Avec les élections européennes à l'horizon, je vous propose de porter une attention particulière à « combien nous coûte l'Europe telle qu’elle est aujourd’hui, l’Europe dite libérale ».


Si nous examinons de près la facture d'énergie, l'évasion fiscale, la Politique Agricole Commune non versée à nos agriculteurs, nous réaliserons l'ampleur du prix à payer.


Alors aux élections européennes du 9 juin, ils veulent que vous fassiez un chèque. Moi, je vous appelle à réclamer votre dû, à récupérer cet argent pour le mettre au service de toutes et tous.


Si vous voulez des politiques pour nos services publics, pour réduire le coût de l'énergie ou soutenir une agriculture paysanne bio et vivrière, utilisez vos bulletins de vote ! Et pour ça, je vous invite à vérifier que vous êtes bien inscrits sur les listes électorales.

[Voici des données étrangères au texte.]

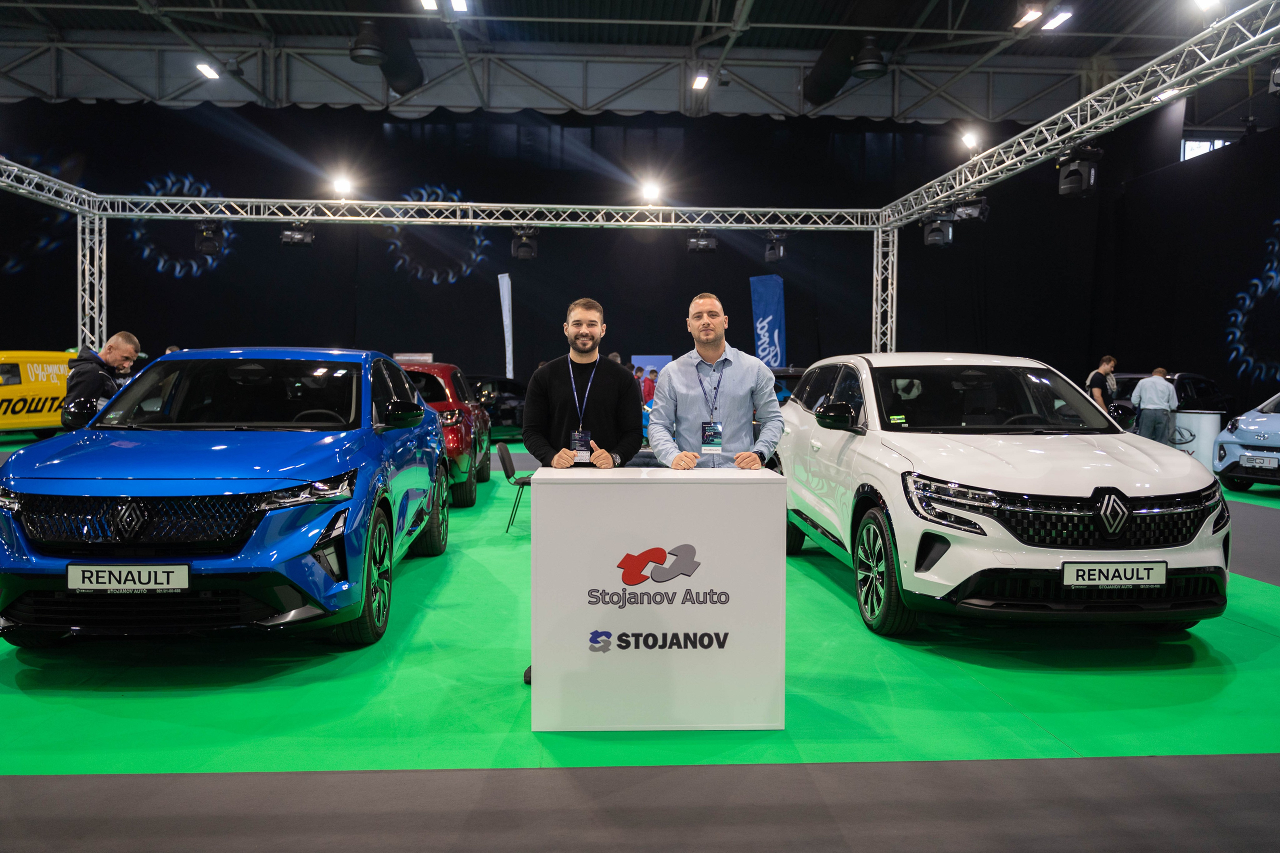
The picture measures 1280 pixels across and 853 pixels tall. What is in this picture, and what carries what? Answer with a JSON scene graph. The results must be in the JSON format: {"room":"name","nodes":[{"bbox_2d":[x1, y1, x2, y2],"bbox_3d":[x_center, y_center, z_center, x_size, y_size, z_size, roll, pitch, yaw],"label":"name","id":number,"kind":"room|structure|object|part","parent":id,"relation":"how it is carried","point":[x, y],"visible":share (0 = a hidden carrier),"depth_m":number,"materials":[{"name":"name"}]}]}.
{"room":"event hall","nodes":[
{"label":"event hall","id":0,"kind":"room"},
{"bbox_2d":[0,100,1260,405],"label":"back wall","id":1,"kind":"structure","parent":0,"point":[432,287],"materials":[{"name":"black fabric"}]},
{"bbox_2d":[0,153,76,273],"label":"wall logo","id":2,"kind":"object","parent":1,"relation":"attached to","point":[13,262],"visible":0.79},
{"bbox_2d":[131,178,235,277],"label":"decoration","id":3,"kind":"object","parent":1,"relation":"attached to","point":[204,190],"visible":0.66,"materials":[{"name":"blue"}]},
{"bbox_2d":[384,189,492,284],"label":"decoration","id":4,"kind":"object","parent":1,"relation":"attached to","point":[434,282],"visible":0.75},
{"bbox_2d":[1180,136,1229,160],"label":"window","id":5,"kind":"structure","parent":1,"relation":"in","point":[1198,145],"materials":[{"name":"white"}]},
{"bbox_2d":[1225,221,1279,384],"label":"decoration","id":6,"kind":"object","parent":1,"relation":"attached to","point":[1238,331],"visible":0.97,"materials":[{"name":"blue"}]},
{"bbox_2d":[0,0,1276,122],"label":"ceiling","id":7,"kind":"structure","parent":0,"point":[770,88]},
{"bbox_2d":[195,61,220,79],"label":"ceiling light","id":8,"kind":"object","parent":7,"relation":"attached to","point":[206,70],"visible":0.98,"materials":[{"name":"white"}]},
{"bbox_2d":[349,21,385,65],"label":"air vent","id":9,"kind":"object","parent":7,"relation":"hanging from","point":[374,53],"visible":1,"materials":[{"name":"black"}]},
{"bbox_2d":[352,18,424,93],"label":"air duct","id":10,"kind":"object","parent":7,"relation":"hanging from","point":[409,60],"visible":0.86,"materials":[{"name":"black"}]},
{"bbox_2d":[419,0,438,10],"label":"ceiling light","id":11,"kind":"object","parent":7,"relation":"attached to","point":[432,3],"visible":0.98,"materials":[{"name":"white"}]},
{"bbox_2d":[450,0,468,12],"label":"ceiling light","id":12,"kind":"object","parent":7,"relation":"attached to","point":[459,3],"visible":0.98,"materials":[{"name":"white"}]},
{"bbox_2d":[691,71,708,90],"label":"ceiling light","id":13,"kind":"object","parent":7,"relation":"hanging from","point":[700,83],"visible":0.97,"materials":[{"name":"white"}]},
{"bbox_2d":[802,30,884,105],"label":"air duct","id":14,"kind":"object","parent":7,"relation":"hanging from","point":[817,80],"visible":0.88,"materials":[{"name":"black"}]},
{"bbox_2d":[851,36,886,79],"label":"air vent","id":15,"kind":"object","parent":7,"relation":"hanging from","point":[862,65],"visible":1,"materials":[{"name":"black"}]},
{"bbox_2d":[1013,4,1043,28],"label":"ceiling light","id":16,"kind":"object","parent":7,"relation":"attached to","point":[1028,18],"visible":0.98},
{"bbox_2d":[1041,8,1073,30],"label":"ceiling light","id":17,"kind":"object","parent":7,"relation":"attached to","point":[1053,21],"visible":0.99,"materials":[{"name":"white"}]},
{"bbox_2d":[0,436,1279,850],"bbox_3d":[-0.260,0.935,6.170,13.312,0.157,12.058,0,2,-3],"label":"floor","id":18,"kind":"structure","parent":0,"point":[1276,501],"depth_m":3.35,"materials":[{"name":"carpet"}]},
{"bbox_2d":[0,349,76,434],"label":"yellow van","id":19,"kind":"object","parent":18,"relation":"on","point":[48,369],"visible":0.64,"materials":[{"name":"yellow metal"}]},
{"bbox_2d":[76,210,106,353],"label":"truss tower","id":20,"kind":"object","parent":18,"relation":"on","point":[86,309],"visible":0.5,"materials":[{"name":"silver metal"}]},
{"bbox_2d":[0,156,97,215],"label":"truss","id":21,"kind":"object","parent":20,"relation":"attached to","point":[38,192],"visible":0.92,"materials":[{"name":"silver metal"}]},
{"bbox_2d":[59,332,141,429],"bbox_3d":[-4.027,-0.037,7.430,0.488,1.255,0.724,0,2,-3],"label":"man","id":22,"kind":"object","parent":18,"relation":"on","point":[123,336],"visible":0.5,"depth_m":7.21},
{"bbox_2d":[465,374,527,433],"label":"black car","id":23,"kind":"object","parent":18,"relation":"on","point":[502,411],"visible":0.4,"materials":[{"name":"black"}]},
{"bbox_2d":[498,273,514,380],"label":"white flag","id":24,"kind":"object","parent":18,"relation":"on","point":[507,344],"visible":0.81,"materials":[{"name":"white fabric"}]},
{"bbox_2d":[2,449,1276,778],"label":"green carpet","id":25,"kind":"structure","parent":18,"relation":"on","point":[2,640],"depth_m":4.48,"materials":[{"name":"green carpet"}]},
{"bbox_2d":[0,346,456,650],"bbox_3d":[-2.048,0.223,5.483,1.702,1.362,3.694,0,2,-3],"label":"blue car","id":26,"kind":"object","parent":25,"relation":"on","point":[113,486],"visible":0.98,"depth_m":4.14,"materials":[{"name":"blue metal"}]},
{"bbox_2d":[66,563,190,592],"bbox_3d":[-1.969,0.591,3.830,0.477,0.128,0.051,0,2,-3],"label":"license plate","id":27,"kind":"object","parent":26,"relation":"attached to","point":[146,575],"visible":0.97,"depth_m":3.82,"materials":[{"name":"white plastic"}]},
{"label":"grille","id":28,"kind":"part","parent":26,"relation":"part of","materials":[{"name":"black metal"}]},
{"bbox_2d":[396,360,488,508],"bbox_3d":[-2.478,0.020,10.190,1.715,1.365,3.678,0,2,-3],"label":"red car","id":29,"kind":"object","parent":25,"relation":"on","point":[449,419],"visible":0.35,"depth_m":9.19,"materials":[{"name":"red metal"}]},
{"bbox_2d":[495,441,532,531],"bbox_3d":[-0.860,0.490,8.029,0.519,0.684,0.517,0,2,-3],"label":"chair","id":30,"kind":"object","parent":25,"relation":"on","point":[502,456],"visible":0.51,"depth_m":7.84,"materials":[{"name":"black fabric"}]},
{"bbox_2d":[520,298,643,684],"bbox_3d":[-0.240,0.217,4.225,0.544,1.534,0.576,1,3,9],"label":"man","id":31,"kind":"object","parent":25,"relation":"on","point":[599,414],"visible":0.7,"depth_m":4.13},
{"bbox_2d":[533,467,785,729],"bbox_3d":[0.062,0.595,3.589,0.848,0.854,0.543,0,2,-3],"label":"white podium","id":32,"kind":"object","parent":25,"relation":"on","point":[700,570],"visible":0.99,"depth_m":3.32,"materials":[{"name":"white"}]},
{"bbox_2d":[646,290,788,470],"bbox_3d":[0.346,0.146,4.618,0.610,1.487,0.611,0,2,-3],"label":"man","id":33,"kind":"object","parent":25,"relation":"on","point":[705,336],"visible":0.79,"depth_m":4.47},
{"bbox_2d":[771,353,1229,637],"bbox_3d":[1.848,0.240,5.857,1.679,1.392,3.705,0,2,-3],"label":"white car","id":34,"kind":"object","parent":25,"relation":"on","point":[892,508],"visible":0.97,"depth_m":4.54,"materials":[{"name":"white metal"}]},
{"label":"mirror","id":35,"kind":"part","parent":34,"relation":"part of","materials":[{"name":"black mirror"}]},
{"bbox_3d":[1.123,0.674,4.672,0.199,0.533,0.509,0,2,-3],"label":"wheel","id":36,"kind":"part","parent":34,"relation":"part of","materials":[{"name":"black rubber"}]},
{"bbox_2d":[1061,560,1167,586],"bbox_3d":[2.013,0.630,4.212,0.477,0.124,0.053,0,2,-3],"label":"license plate","id":37,"kind":"object","parent":34,"relation":"attached to","point":[1068,573],"visible":0.98,"depth_m":4.19,"materials":[{"name":"white plastic"}]},
{"bbox_2d":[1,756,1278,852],"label":"carpet","id":38,"kind":"structure","parent":18,"relation":"on","point":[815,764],"depth_m":3.18,"materials":[{"name":"grey carpet"}]},
{"bbox_2d":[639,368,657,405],"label":"person","id":39,"kind":"object","parent":18,"relation":"on","point":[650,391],"visible":0.42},
{"bbox_2d":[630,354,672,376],"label":"display board","id":40,"kind":"object","parent":18,"relation":"on","point":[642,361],"visible":0.39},
{"bbox_2d":[749,274,786,368],"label":"banner flag","id":41,"kind":"object","parent":18,"relation":"on","point":[775,322],"visible":0.75,"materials":[{"name":"blue fabric"}]},
{"bbox_2d":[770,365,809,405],"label":"car","id":42,"kind":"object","parent":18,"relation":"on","point":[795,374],"visible":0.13,"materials":[{"name":"metal"}]},
{"bbox_2d":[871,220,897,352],"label":"truss tower","id":43,"kind":"object","parent":18,"relation":"on","point":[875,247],"visible":0.54,"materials":[{"name":"metal"}]},
{"bbox_2d":[88,193,881,231],"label":"truss","id":44,"kind":"object","parent":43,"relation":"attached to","point":[309,217],"visible":0.97,"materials":[{"name":"silver metal"}]},
{"bbox_2d":[193,221,226,255],"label":"stage light","id":45,"kind":"object","parent":44,"relation":"hanging from","point":[209,242],"visible":0.98,"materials":[{"name":"black"}]},
{"bbox_2d":[279,221,315,247],"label":"stage light","id":46,"kind":"object","parent":44,"relation":"hanging from","point":[296,242],"visible":0.97,"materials":[{"name":"black"}]},
{"bbox_2d":[330,173,354,197],"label":"spotlight","id":47,"kind":"object","parent":44,"relation":"on","point":[341,185],"visible":0.95,"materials":[{"name":"white"}]},
{"bbox_2d":[510,226,539,259],"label":"stage light","id":48,"kind":"object","parent":44,"relation":"hanging from","point":[522,244],"visible":0.97,"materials":[{"name":"black"}]},
{"bbox_2d":[638,178,663,204],"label":"spotlight","id":49,"kind":"object","parent":44,"relation":"on","point":[650,192],"visible":0.92,"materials":[{"name":"white"}]},
{"bbox_2d":[686,229,717,253],"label":"stage light","id":50,"kind":"object","parent":44,"relation":"hanging from","point":[705,244],"visible":0.96,"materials":[{"name":"black metal"}]},
{"bbox_2d":[763,230,787,263],"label":"stage light","id":51,"kind":"object","parent":44,"relation":"hanging from","point":[770,254],"visible":0.95,"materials":[{"name":"black"}]},
{"bbox_2d":[876,0,1278,227],"bbox_3d":[4.591,-3.189,8.987,0.675,0.835,11.248,0,2,-3],"label":"lighting truss","id":52,"kind":"object","parent":43,"relation":"attached to","point":[1120,85],"visible":0.97,"depth_m":9.57,"materials":[{"name":"silver metal"}]},
{"bbox_2d":[921,209,954,247],"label":"stage light","id":53,"kind":"object","parent":52,"relation":"hanging from","point":[933,237],"visible":0.95,"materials":[{"name":"black"}]},
{"bbox_2d":[958,129,979,150],"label":"spotlight","id":54,"kind":"object","parent":52,"relation":"attached to","point":[968,138],"visible":0.9,"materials":[{"name":"white"}]},
{"bbox_2d":[949,196,989,222],"bbox_3d":[3.913,-2.589,11.777,0.447,0.344,0.326,2,3,34],"label":"stage light","id":55,"kind":"object","parent":52,"relation":"hanging from","point":[968,212],"visible":0.92,"depth_m":11.71,"materials":[{"name":"black metal"}]},
{"bbox_2d":[1055,143,1101,197],"bbox_3d":[4.198,-2.448,9.538,0.358,0.505,0.367,0,2,-3],"label":"stage light","id":56,"kind":"object","parent":52,"relation":"hanging from","point":[1080,172],"visible":0.96,"depth_m":9.44,"materials":[{"name":"black"}]},
{"bbox_2d":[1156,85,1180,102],"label":"ceiling light","id":57,"kind":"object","parent":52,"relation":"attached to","point":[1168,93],"visible":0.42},
{"bbox_2d":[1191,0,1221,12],"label":"spotlight","id":58,"kind":"object","parent":52,"relation":"attached to","point":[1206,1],"visible":0.83,"depth_m":8.55,"materials":[{"name":"white"}]},
{"bbox_2d":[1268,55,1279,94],"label":"stage light","id":59,"kind":"object","parent":52,"relation":"hanging from","point":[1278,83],"visible":0.97,"depth_m":7.47,"materials":[{"name":"black"}]},
{"bbox_2d":[1086,354,1119,410],"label":"man","id":60,"kind":"object","parent":18,"relation":"on","point":[1105,366],"visible":0.55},
{"bbox_2d":[1132,366,1179,444],"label":"man","id":61,"kind":"object","parent":18,"relation":"on","point":[1143,391],"visible":0.82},
{"bbox_2d":[1110,369,1233,432],"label":"black car","id":62,"kind":"object","parent":18,"relation":"on","point":[1198,394],"visible":0.29,"materials":[{"name":"black metal"}]},
{"bbox_2d":[1173,409,1222,469],"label":"counter","id":63,"kind":"object","parent":18,"relation":"on","point":[1203,416],"visible":0.57,"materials":[{"name":"white"}]},
{"bbox_2d":[1214,393,1279,489],"bbox_3d":[7.904,0.095,11.145,3.315,1.284,1.535,-1,3,-35],"label":"blue car","id":64,"kind":"object","parent":18,"relation":"on","point":[1226,433],"visible":0.97,"depth_m":10.87,"materials":[{"name":"blue metal"}]},
{"bbox_2d":[1240,454,1278,469],"bbox_3d":[6.535,0.378,10.491,0.130,0.148,0.384,-1,3,-31],"label":"license plate","id":65,"kind":"object","parent":64,"relation":"attached to","point":[1246,463],"visible":0.98,"depth_m":10.46,"materials":[{"name":"metal"}]}
]}

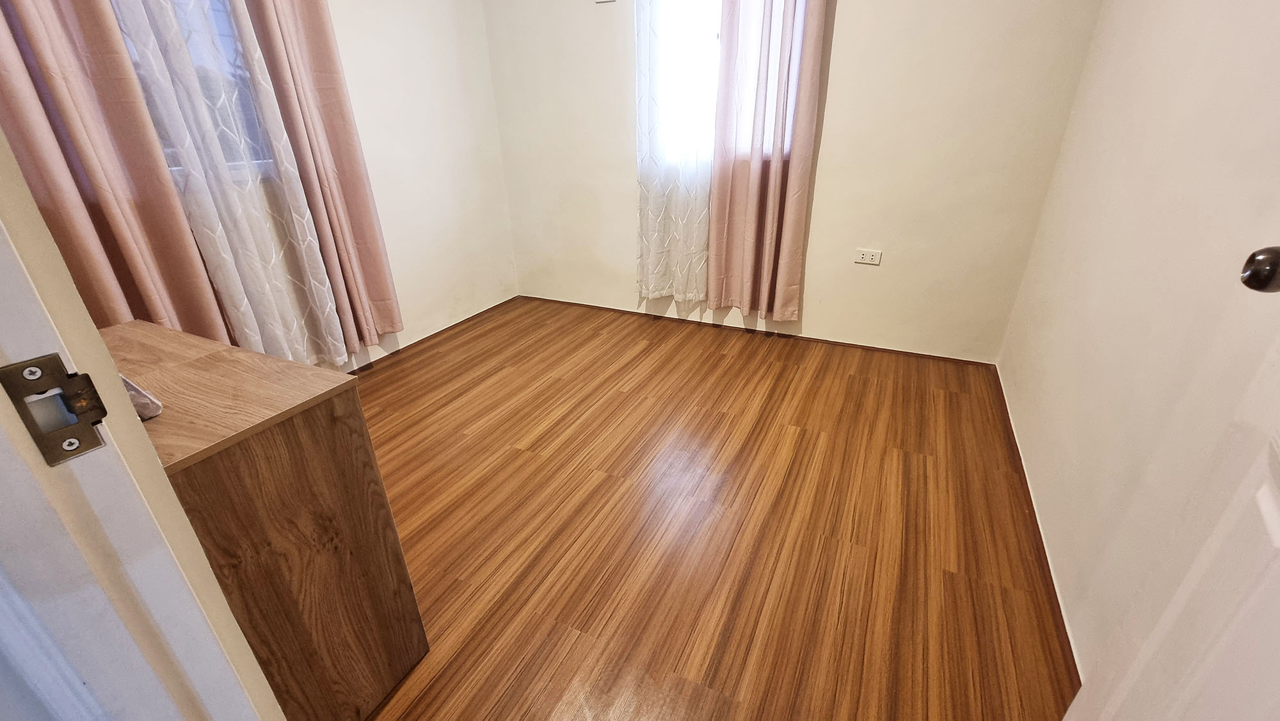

Même quand vous avez déménagé d’un trottoir à l’autre, ou d’une rue à l’autre à Villeurbanne.


Si vous laissez seuls les très très riches voter, ne vous étonnez pas qu'ensuite vous subissiez une politique pour les riches au détriment du grand nombre.


Alors, citoyennes, citoyens c’est l’heure des caractères ! La planète brûle, je vous propose que nous nous fédérions. Lançons un SOS au nom du peuple humain. Pas de place pour l’égoïsme et le chacun pour soi, nous avons ce devoir pour nous même, pour l’humanité tout entière et le vivant.


Vive la République et vive la France.